Just as important, GoPro still dominates in action camera marketshare:

Region Market Share by Units Market Share by Dollar Amount
United States 87% 97%

Europe

91% 90%

Japan

57% N/A

Thailand

88% 91%

Korea

36% 53%

Data Source

Asia has been an important growth market. Dollar market share in Korea is up 8% year-over-year, and sell through dollars in Thailand is up 150% YOY.

The Future

The Q4 results were strong, but what gives me confidence is the forecast for 2019. Management guides for Revenue growth of 5-8%, a margin of 38%, and positive E.P.S. in the range of 20-40 cents.
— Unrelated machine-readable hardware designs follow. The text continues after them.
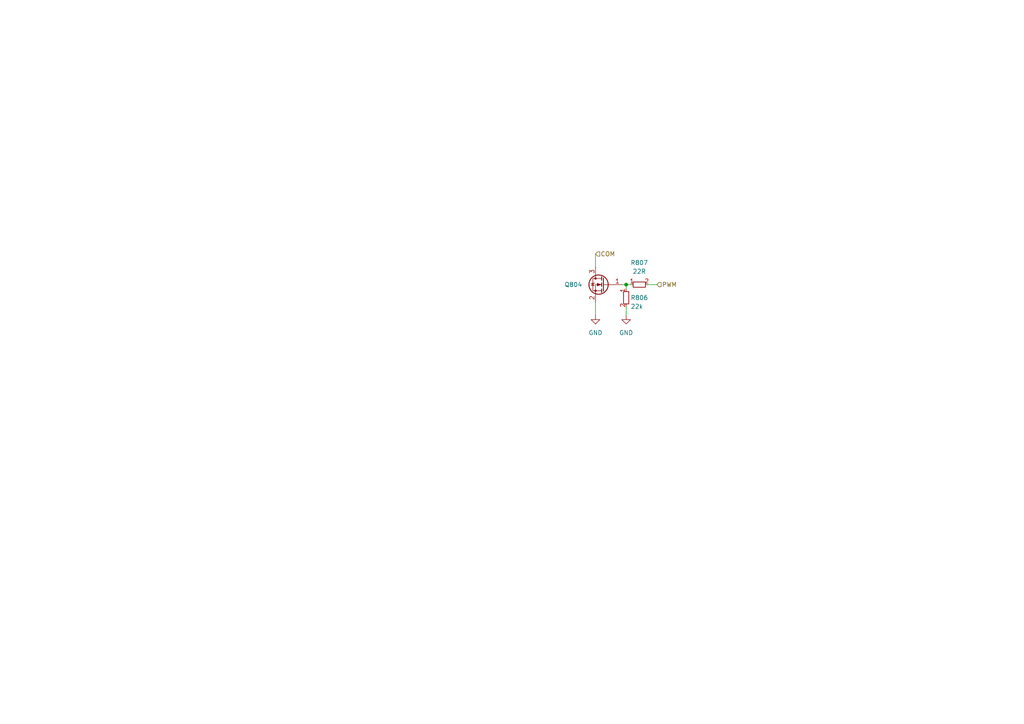
<source format=kicad_sch>
(kicad_sch (version 20230121) (generator eeschema)

  (uuid fd143cd3-6d10-4a82-830a-606ca6a35e13)

  (paper "A4")

  

  (junction (at 181.61 82.55) (diameter 0) (color 0 0 0 0)
    (uuid e5f711e8-1a43-4063-b3a1-64bb9c1c820e)
  )

  (wire (pts (xy 181.61 82.55) (xy 182.88 82.55))
    (stroke (width 0) (type default))
    (uuid 5b7c187c-9713-49de-8ca5-47a96cd354e5)
  )
  (wire (pts (xy 187.96 82.55) (xy 190.5 82.55))
    (stroke (width 0) (type default))
    (uuid 721acc4a-d72e-4cf0-9749-eb32d4af3125)
  )
  (wire (pts (xy 172.72 73.66) (xy 172.72 77.47))
    (stroke (width 0) (type default))
    (uuid 730ec1a3-ef06-4b92-ae3d-ab9a70433314)
  )
  (wire (pts (xy 181.61 88.9) (xy 181.61 91.44))
    (stroke (width 0) (type default))
    (uuid 79e4d213-66a2-492c-9c06-5e88e1e8d532)
  )
  (wire (pts (xy 180.34 82.55) (xy 181.61 82.55))
    (stroke (width 0) (type default))
    (uuid 885c814a-4a5d-4d0e-bbe6-80a895589f43)
  )
  (wire (pts (xy 172.72 87.63) (xy 172.72 91.44))
    (stroke (width 0) (type default))
    (uuid bf597adb-d98c-4ce0-be1b-9d23bde9e53b)
  )
  (wire (pts (xy 181.61 82.55) (xy 181.61 83.82))
    (stroke (width 0) (type default))
    (uuid e5d8f6f3-8f72-4c38-8925-de14aec58666)
  )

  (hierarchical_label "PWM" (shape input) (at 190.5 82.55 0) (fields_autoplaced)
    (effects (font (size 1.27 1.27)) (justify left))
    (uuid 0bd441b1-9ccb-4cbf-8fba-4068038de75b)
  )
  (hierarchical_label "COM" (shape input) (at 172.72 73.66 0) (fields_autoplaced)
    (effects (font (size 1.27 1.27)) (justify left))
    (uuid a28c06b1-bdb6-49dd-b88c-59adfebaaefb)
  )

  (symbol (lib_id "power:GND") (at 172.72 91.44 0) (unit 1)
    (in_bom yes) (on_board yes) (dnp no) (fields_autoplaced)
    (uuid 1114bca7-849b-4b75-910f-5dbf041a78ee)
    (property "Reference" "#PWR0911" (at 172.72 97.79 0)
      (effects (font (size 1.27 1.27)) hide)
    )
    (property "Value" "GND" (at 172.72 96.52 0)
      (effects (font (size 1.27 1.27)))
    )
    (property "Footprint" "" (at 172.72 91.44 0)
      (effects (font (size 1.27 1.27)) hide)
    )
    (property "Datasheet" "" (at 172.72 91.44 0)
      (effects (font (size 1.27 1.27)) hide)
    )
    (pin "1" (uuid 61bc5f3c-8b8a-4b49-ab2b-39694aa48893))
    (instances
      (project "BloX_MkII"
        (path "/8a26887a-4615-4d87-8c0a-2e69eaebfe7b/7142e979-79c7-4cc7-897b-6dfc34ab05ed"
          (reference "#PWR0911") (unit 1)
        )
      )
    )
  )

  (symbol (lib_id "resistors_0603:R_22k_0603") (at 181.61 86.36 0) (unit 1)
    (in_bom yes) (on_board yes) (dnp no)
    (uuid 1f2c86f1-9014-4902-9818-39f34cc2325a)
    (property "Reference" "R806" (at 182.88 86.36 0)
      (effects (font (size 1.27 1.27)) (justify left))
    )
    (property "Value" "22k" (at 182.88 88.9 0)
      (effects (font (size 1.27 1.27)) (justify left))
    )
    (property "Footprint" "custom_kicad_lib_sk:R_0603_smalltext" (at 184.15 83.82 0)
      (effects (font (size 1.27 1.27)) hide)
    )
    (property "Datasheet" "" (at 179.07 86.36 0)
      (effects (font (size 1.27 1.27)) hide)
    )
    (property "JLCPCB Part#" "C31850" (at 181.61 86.36 0)
      (effects (font (size 1.27 1.27)) hide)
    )
    (pin "1" (uuid 4f382222-52e0-46dc-afd7-0f8fd09072c4))
    (pin "2" (uuid 9bfc0f06-3524-4df9-8112-e6ac5053bf84))
    (instances
      (project "BloX_MkII"
        (path "/8a26887a-4615-4d87-8c0a-2e69eaebfe7b/7142e979-79c7-4cc7-897b-6dfc34ab05ed"
          (reference "R806") (unit 1)
        )
      )
    )
  )

  (symbol (lib_id "custom_kicad_lib_sk:AO3400A") (at 175.26 82.55 0) (mirror y) (unit 1)
    (in_bom yes) (on_board yes) (dnp no) (fields_autoplaced)
    (uuid 27117020-d7e2-496a-aec7-7c5dfe90170b)
    (property "Reference" "Q804" (at 168.91 82.55 0)
      (effects (font (size 1.28 1.28)) (justify left))
    )
    (property "Value" "AO3400A" (at 170.18 82.55 0)
      (effects (font (size 1.27 1.27)) (justify left) hide)
    )
    (property "Footprint" "Package_TO_SOT_SMD:SOT-23" (at 170.18 84.455 0)
      (effects (font (size 1.27 1.27) italic) (justify left) hide)
    )
    (property "Datasheet" "http://www.aosmd.com/pdfs/datasheet/AO3400A.pdf" (at 175.26 82.55 0)
      (effects (font (size 1.27 1.27)) (justify left) hide)
    )
    (property "JLCPCB Part#" "C20917" (at 175.26 82.55 0)
      (effects (font (size 1.27 1.27)) hide)
    )
    (pin "1" (uuid e79d2a3d-0c7f-4162-bb51-1936d21e22a0))
    (pin "2" (uuid 759f524f-c1d3-472e-a858-da25f16dca73))
    (pin "3" (uuid 59ae2356-e250-40e8-a8a8-95992053cb21))
    (instances
      (project "BloX_MkII"
        (path "/8a26887a-4615-4d87-8c0a-2e69eaebfe7b/7142e979-79c7-4cc7-897b-6dfc34ab05ed"
          (reference "Q804") (unit 1)
        )
      )
    )
  )

  (symbol (lib_id "resistors_0603:R_22R_0603") (at 185.42 82.55 90) (unit 1)
    (in_bom yes) (on_board yes) (dnp no)
    (uuid 4787475e-e766-49a9-a6b3-57d5c95c921d)
    (property "Reference" "R807" (at 185.42 76.2 90)
      (effects (font (size 1.27 1.27)))
    )
    (property "Value" "22R" (at 185.42 78.74 90)
      (effects (font (size 1.27 1.27)))
    )
    (property "Footprint" "custom_kicad_lib_sk:R_0603_smalltext" (at 182.88 80.01 0)
      (effects (font (size 1.27 1.27)) hide)
    )
    (property "Datasheet" "" (at 185.42 85.09 0)
      (effects (font (size 1.27 1.27)) hide)
    )
    (property "JLCPCB Part#" "C23345" (at 185.42 82.55 0)
      (effects (font (size 1.27 1.27)) hide)
    )
    (pin "1" (uuid 94690fb4-4f8a-45f6-82e2-70b46b93df18))
    (pin "2" (uuid f7c59307-316f-4548-a03a-89d83c2d0e5f))
    (instances
      (project "BloX_MkII"
        (path "/8a26887a-4615-4d87-8c0a-2e69eaebfe7b/7142e979-79c7-4cc7-897b-6dfc34ab05ed"
          (reference "R807") (unit 1)
        )
      )
    )
  )

  (symbol (lib_id "power:GND") (at 181.61 91.44 0) (unit 1)
    (in_bom yes) (on_board yes) (dnp no) (fields_autoplaced)
    (uuid bb352fba-04e7-409c-b1e4-39a9033a2593)
    (property "Reference" "#PWR0912" (at 181.61 97.79 0)
      (effects (font (size 1.27 1.27)) hide)
    )
    (property "Value" "GND" (at 181.61 96.52 0)
      (effects (font (size 1.27 1.27)))
    )
    (property "Footprint" "" (at 181.61 91.44 0)
      (effects (font (size 1.27 1.27)) hide)
    )
    (property "Datasheet" "" (at 181.61 91.44 0)
      (effects (font (size 1.27 1.27)) hide)
    )
    (pin "1" (uuid fcc7937f-b6d2-443e-b80c-72b0b04ea712))
    (instances
      (project "BloX_MkII"
        (path "/8a26887a-4615-4d87-8c0a-2e69eaebfe7b/7142e979-79c7-4cc7-897b-6dfc34ab05ed"
          (reference "#PWR0912") (unit 1)
        )
      )
    )
  )
)

</source>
If GPRO can hit analyst estimates of 26 cents per share that gives it a forward P/E of 20. 40 cents of net cash per share makes the valuation even better.

Focusing marketing efforts on core customers, as well as improved inventory management are going to continue to benefit the company over the next several years.

In addition, the outlook for the global action camera market is strong, expected to grow at 13% compounded annually through 2023.

Action Camera Market Growth

With a dominant market share, GPRO stands to be the main benefactor of the growth.

I also appreciate the other growth segments for outside of action cameras:

  • First, they have a growing subscription program called GoPro Plus. It provides subscribers free replacements for all broken cameras, unlimited cloud storage, and discounts on camera accessories. Although still small with only 200,000 subscribers, it has grown 50% over the past year and likely has even more room to grow. GoPro Plus is everything the drone expansion wasn't. It is low risk, adds value to their existing customers, and protects market share by giving users more reason to stay with GoPro next time they upgrade their camera.
  • They recently entered the 360 degree camera market with the Fusion camera. Instead of going after the industrial market for 3D cameras, or any other distraction, they are integrating the technology into their existing product line. It shows they are serious when they say they're focused on the action camera business.

These growth initiatives show that they are increasing revenue streams and expanding their offering in a way that synergizes with their existing business, instead of distracting from it like the drone disaster.

I'll suggest one last consideration. The small market cap and net cash position, combined with a dominance of their market, makes GPRO a good acquisition target. Yet, buyout speculation has been thrown around for years now and hasn't happened, so it is not a significant part of my investment thesis. Still, the potential for a buyout is a benefit to shareholders worth noting.

Overall

I know it may be hard to look past GoPro's troubled past, but it is the reason the stock is available at a bargain price. With a good outlook for 2019 and potential for sustained profit growth, shares of GoPro have potential for a high rate of return.

Despite the fact that I believe they are a compelling investment, shares still carry a lot of risk. You don't need me to tell you that this is no blue chip. Due to the risk and volatility of the stock I will be adding only a 1/2 size position in my portfolio. I will increase it to a full position under certain conditions:

1.If the share price falls under $4.70 without any significant negative change, thus allowing me to decrease my cost basis to about $5. If GoPro can meet analyst estimates of .26 cents, and maintains it's current P/E of 20, that would imply a value of $5.20. If they do show that they can stay profitable, I think it would warrant a valuation expansion, so I view $5.20 as the very low end of fair value for the stock. If I can own the stock below $5, it gives me a cushion if management comes below expectations.

2. If GoPro management can show consistent operating improvements over the next several quarters, I will reevaluate the stock to see whether it is worth adding to my position.

Happy investing!

Disclosure: I am/we are long GPRO. I wrote this article myself, and it expresses my own opinions. I am not receiving compensation for it (other than from Seeking Alpha). I have no business relationship with any company whose stock is mentioned in this article.

Additional disclosure: This article should not be considered professional investment advice. Always do your own research before making investment decisions.